New biomarkers can help preventing stroke
Taking into account, that stroke is one of the leading causes of death or disability, any new way of predicting the risks of stroke and, therefore, preventing the disease, would be another efficient method of improving life quality and length. A new study suggests several new biomarkers that can actually be one of those new ways.
Stroke is a condition of brain cell death, which is caused by reduced blood flow to the brain, depriving it of oxygen. There are several risk factors that are known to cause stroke. Among them are high cholesterol level, high blood pressure and smoking. These factors are used in order to estimate the general risk level of stroke case.

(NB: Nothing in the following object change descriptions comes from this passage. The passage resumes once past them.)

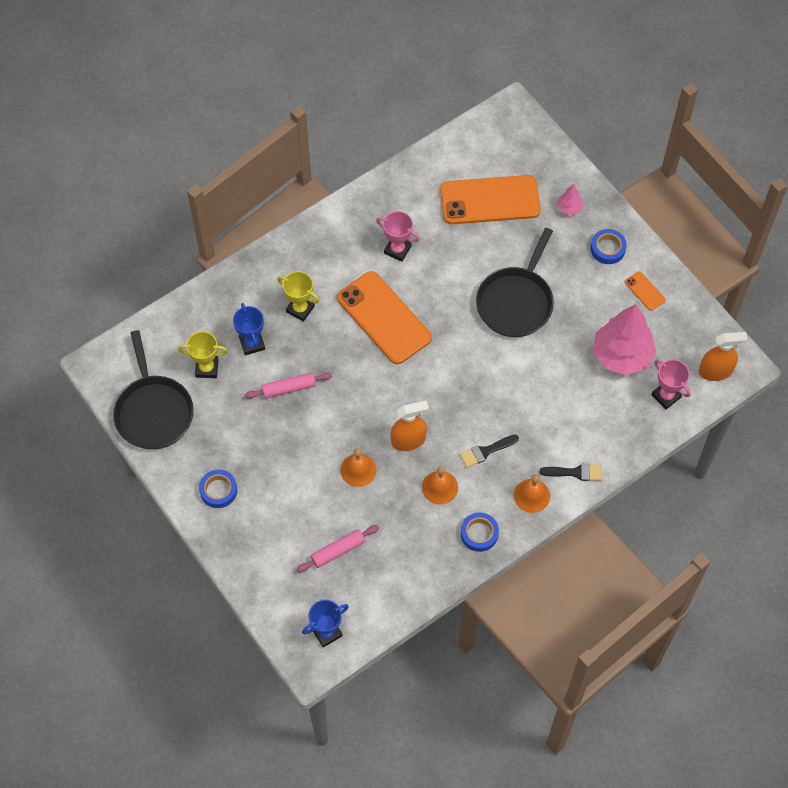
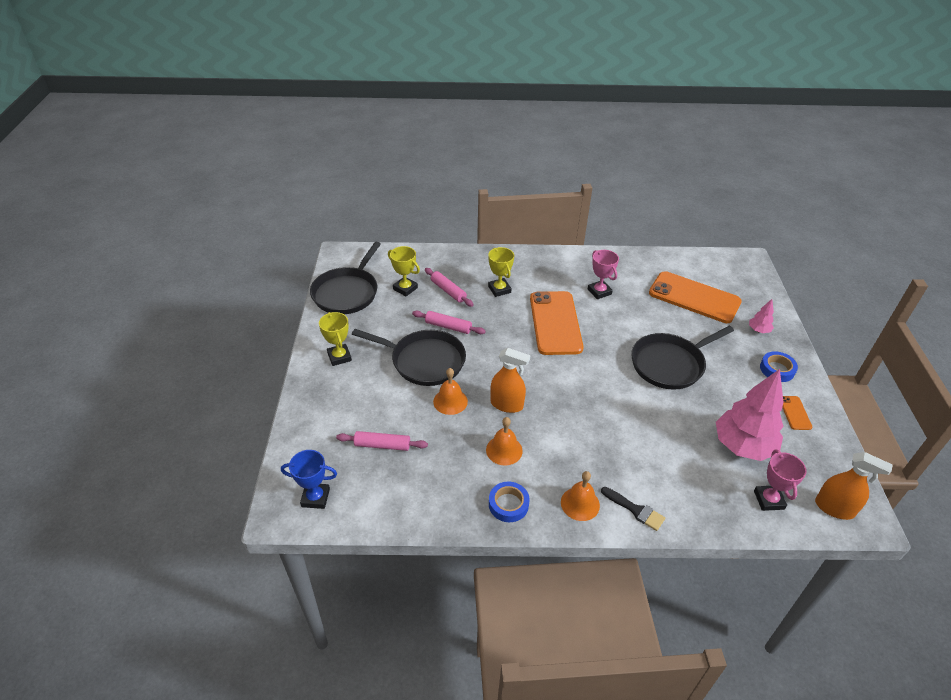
camera: 35 degrees right, 20 degrees down
(218, 490) = (339, 357): blue tape -> yellow trophy
(252, 343) = (448, 291): blue trophy -> pink rolling pin
(300, 442) = (424, 361): none -> black pan
(486, 451) = (565, 447): black brush -> none

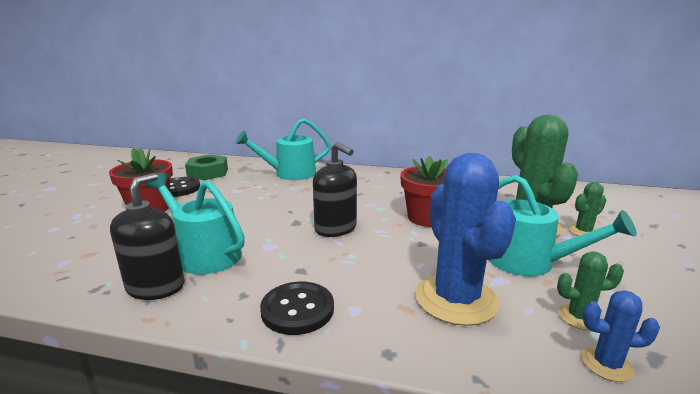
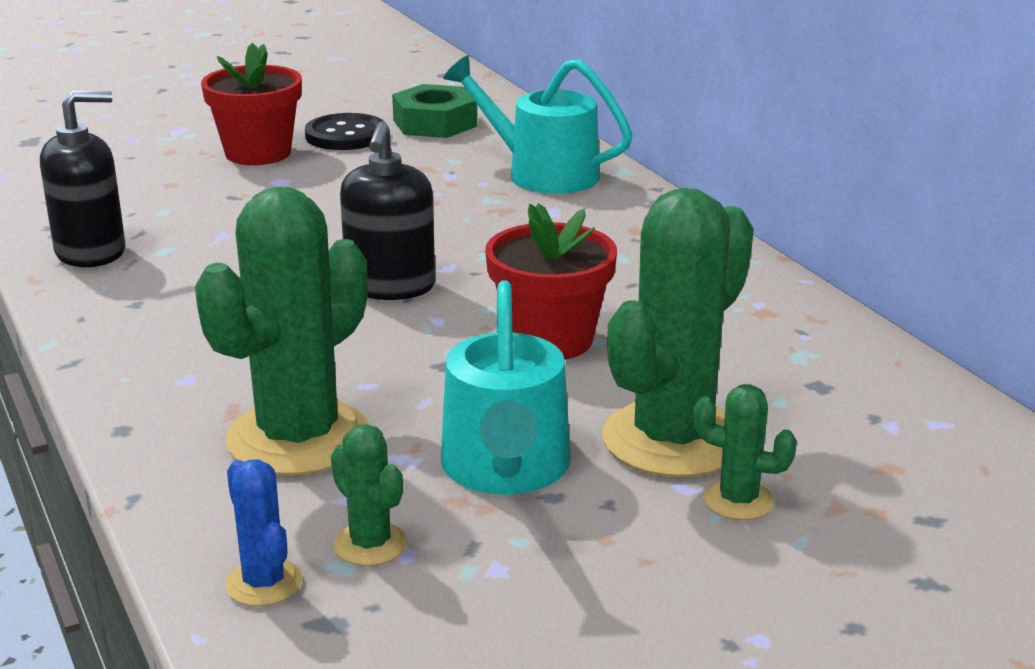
camera: 50 degrees right, 5 degrees up
(204, 254) = (193, 240): turquoise watering can -> none
(297, 309) = (144, 345): black button -> none
(456, 299) = (298, 438): blue cactus -> green cactus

The new study suggests four biomarkers in human blood. The level of these biomarkers can hint on increased or reduced risk of stroke. The study analyzed a number of participants who did not have a history of stroke. After nine years, a part of the participants did experience stroke. Basing on health condition before the stroke at all participants and on health conditions after the stroke at those participants who experienced it, the researchers noted four new inflammatory biomarkers that could influence the risk of stroke. The study did not take into account other health conditions that could influence the stroke risk, such as chronic disease or other risk factors. However, the researchers claim that the four new biomarkers could be associated with the stroke cases. These biomarkers are tumor necrosis factor, homocysteine, C-reactive protein and vascular endothelial growth.

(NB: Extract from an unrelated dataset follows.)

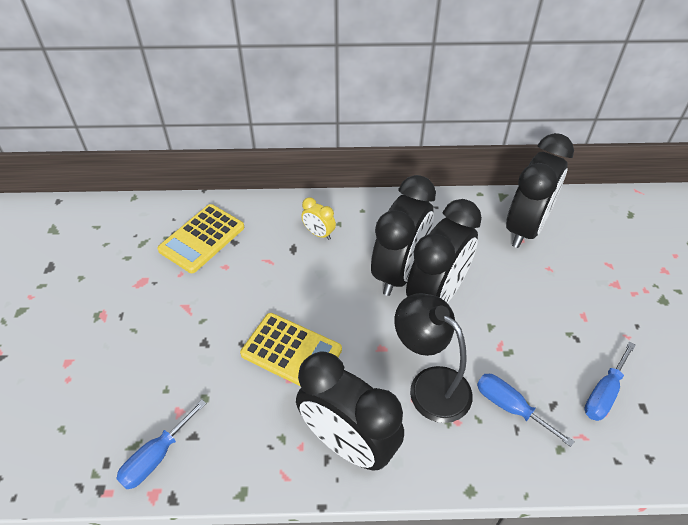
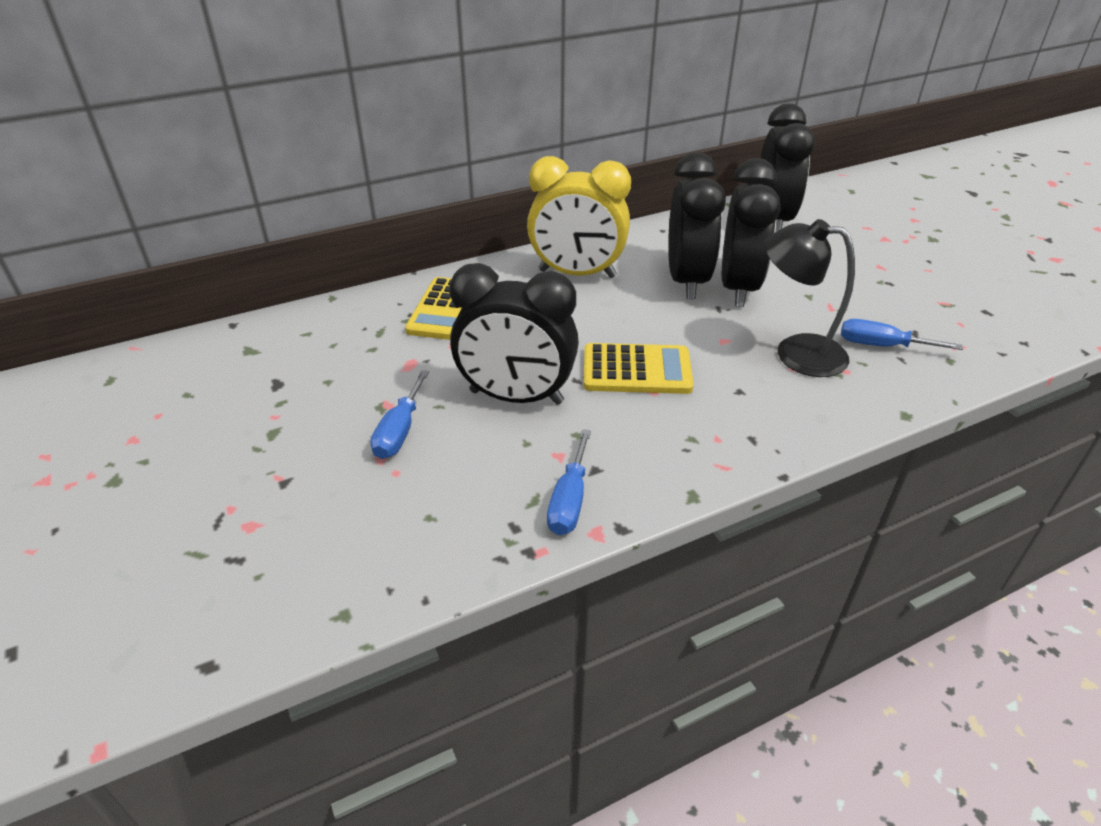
camera: 25 degrees left, 10 degrees down
(319, 233) = (577, 274): yellow clock -> yellow clock, size x2.33
(348, 443) = (762, 420): black clock -> black clock (516, 397)
(604, 393) = (947, 312): blue screwdriver -> blue screwdriver (399, 431)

Even though the study did not take into account many other stroke risk factors, the results are very promising and if these new biomarkers are included in the general screening for stroke risk estimation, the results can become even more accurate.
The main purpose of such studies is determining new ways of stroke risk prediction, which, eventually, leads to stroke prevention and improvement in life quality and length. That is why it is important to consider such studies in further investigations of stroke.